# WHAT IS NEEDED
Pull out every line in the data that has the string "bare" in it.

[Scene geometry reasoning data]
--- START ---
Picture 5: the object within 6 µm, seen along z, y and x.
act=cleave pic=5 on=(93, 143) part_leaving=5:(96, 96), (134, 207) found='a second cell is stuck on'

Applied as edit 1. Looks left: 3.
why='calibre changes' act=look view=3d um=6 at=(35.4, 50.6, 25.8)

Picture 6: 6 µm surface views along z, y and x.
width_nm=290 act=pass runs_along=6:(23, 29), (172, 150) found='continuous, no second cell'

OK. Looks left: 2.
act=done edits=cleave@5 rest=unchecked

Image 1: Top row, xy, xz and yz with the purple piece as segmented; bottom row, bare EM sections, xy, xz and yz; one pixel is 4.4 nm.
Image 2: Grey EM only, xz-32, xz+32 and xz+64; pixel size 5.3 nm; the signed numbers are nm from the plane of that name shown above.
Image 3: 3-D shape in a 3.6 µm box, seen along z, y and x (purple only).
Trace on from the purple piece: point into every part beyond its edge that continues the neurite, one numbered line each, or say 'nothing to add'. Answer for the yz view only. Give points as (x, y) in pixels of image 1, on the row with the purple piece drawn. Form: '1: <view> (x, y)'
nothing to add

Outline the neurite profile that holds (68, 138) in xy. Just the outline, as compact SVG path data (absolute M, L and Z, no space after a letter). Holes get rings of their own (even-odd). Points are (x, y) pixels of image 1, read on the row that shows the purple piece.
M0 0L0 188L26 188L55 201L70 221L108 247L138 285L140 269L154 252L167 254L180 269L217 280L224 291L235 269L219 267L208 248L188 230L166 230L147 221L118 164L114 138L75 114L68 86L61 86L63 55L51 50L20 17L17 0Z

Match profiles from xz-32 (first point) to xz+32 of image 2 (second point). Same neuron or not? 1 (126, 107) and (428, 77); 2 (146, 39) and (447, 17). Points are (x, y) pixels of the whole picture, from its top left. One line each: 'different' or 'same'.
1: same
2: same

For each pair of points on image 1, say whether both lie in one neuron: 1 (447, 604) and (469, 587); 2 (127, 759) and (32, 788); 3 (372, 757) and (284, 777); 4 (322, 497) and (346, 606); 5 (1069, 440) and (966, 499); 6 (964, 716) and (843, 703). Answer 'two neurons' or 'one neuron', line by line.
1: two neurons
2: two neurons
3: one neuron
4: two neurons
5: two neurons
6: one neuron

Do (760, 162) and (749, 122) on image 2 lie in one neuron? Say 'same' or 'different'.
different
--- END ---
--- START ---
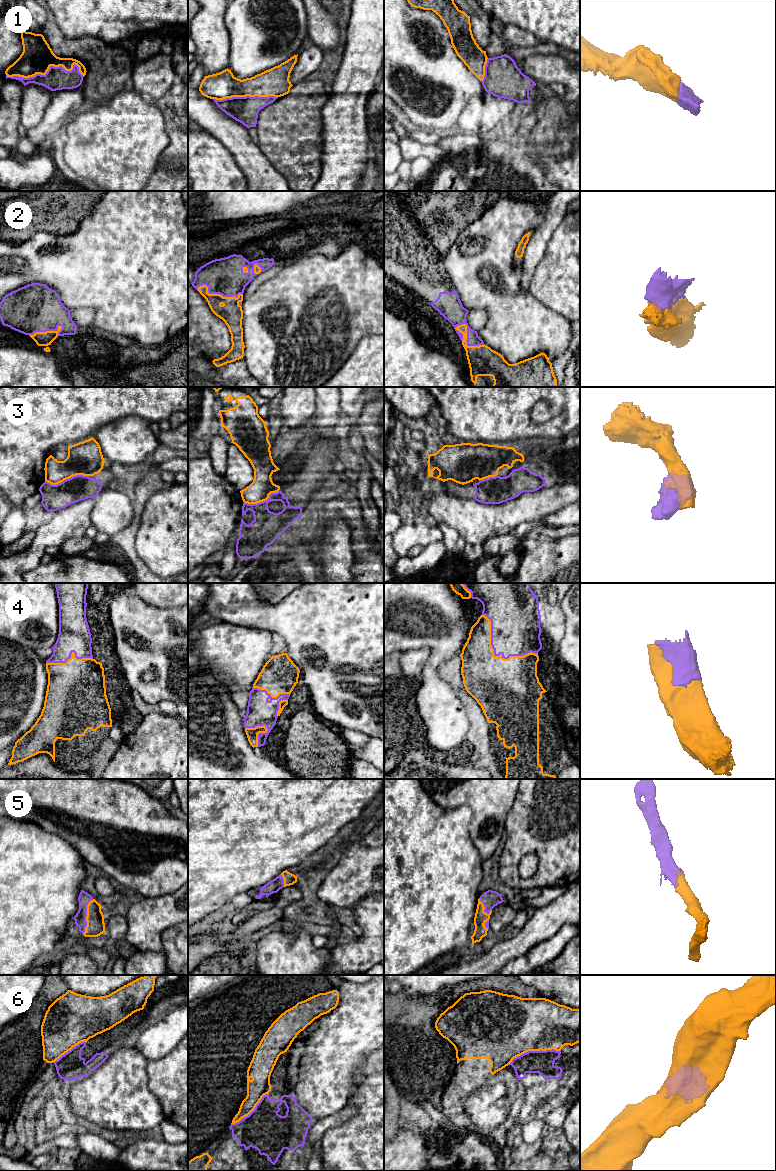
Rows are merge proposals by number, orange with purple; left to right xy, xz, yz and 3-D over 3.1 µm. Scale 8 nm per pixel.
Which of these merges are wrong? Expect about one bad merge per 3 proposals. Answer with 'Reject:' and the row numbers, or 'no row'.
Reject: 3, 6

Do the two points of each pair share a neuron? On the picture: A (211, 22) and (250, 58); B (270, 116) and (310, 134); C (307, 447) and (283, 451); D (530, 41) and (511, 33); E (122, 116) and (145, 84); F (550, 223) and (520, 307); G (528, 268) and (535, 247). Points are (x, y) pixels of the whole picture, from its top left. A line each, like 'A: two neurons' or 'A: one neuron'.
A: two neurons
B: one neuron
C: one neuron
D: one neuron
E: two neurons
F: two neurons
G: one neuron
--- END ---
--- START ---
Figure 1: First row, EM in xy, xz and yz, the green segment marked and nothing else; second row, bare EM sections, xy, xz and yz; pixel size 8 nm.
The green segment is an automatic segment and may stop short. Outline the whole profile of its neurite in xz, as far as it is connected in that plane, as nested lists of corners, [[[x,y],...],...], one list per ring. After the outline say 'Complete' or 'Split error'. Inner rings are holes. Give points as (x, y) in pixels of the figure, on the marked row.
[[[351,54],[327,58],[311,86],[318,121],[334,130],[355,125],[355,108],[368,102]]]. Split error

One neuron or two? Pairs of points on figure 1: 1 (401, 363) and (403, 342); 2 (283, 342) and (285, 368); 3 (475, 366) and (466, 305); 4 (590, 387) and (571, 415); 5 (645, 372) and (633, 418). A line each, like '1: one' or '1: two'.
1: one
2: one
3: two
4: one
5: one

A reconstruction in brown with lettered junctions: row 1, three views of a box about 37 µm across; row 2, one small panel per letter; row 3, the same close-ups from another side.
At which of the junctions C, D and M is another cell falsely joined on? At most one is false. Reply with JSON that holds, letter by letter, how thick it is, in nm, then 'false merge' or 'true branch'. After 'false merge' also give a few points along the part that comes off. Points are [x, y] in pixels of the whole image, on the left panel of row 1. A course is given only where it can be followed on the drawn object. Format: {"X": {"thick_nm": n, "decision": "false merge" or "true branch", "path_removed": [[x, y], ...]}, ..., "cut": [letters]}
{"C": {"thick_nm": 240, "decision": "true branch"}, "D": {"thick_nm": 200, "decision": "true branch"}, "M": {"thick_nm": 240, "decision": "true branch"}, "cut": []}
--- END ---
# RESULT FOR THIS EXERCISE
Image 1: Top row, xy, xz and yz with the purple piece as segmented; bottom row, bare EM sections, xy, xz and yz; one pixel is 4.4 nm.
Figure 1: First row, EM in xy, xz and yz, the green segment marked and nothing else; second row, bare EM sections, xy, xz and yz; pixel size 8 nm.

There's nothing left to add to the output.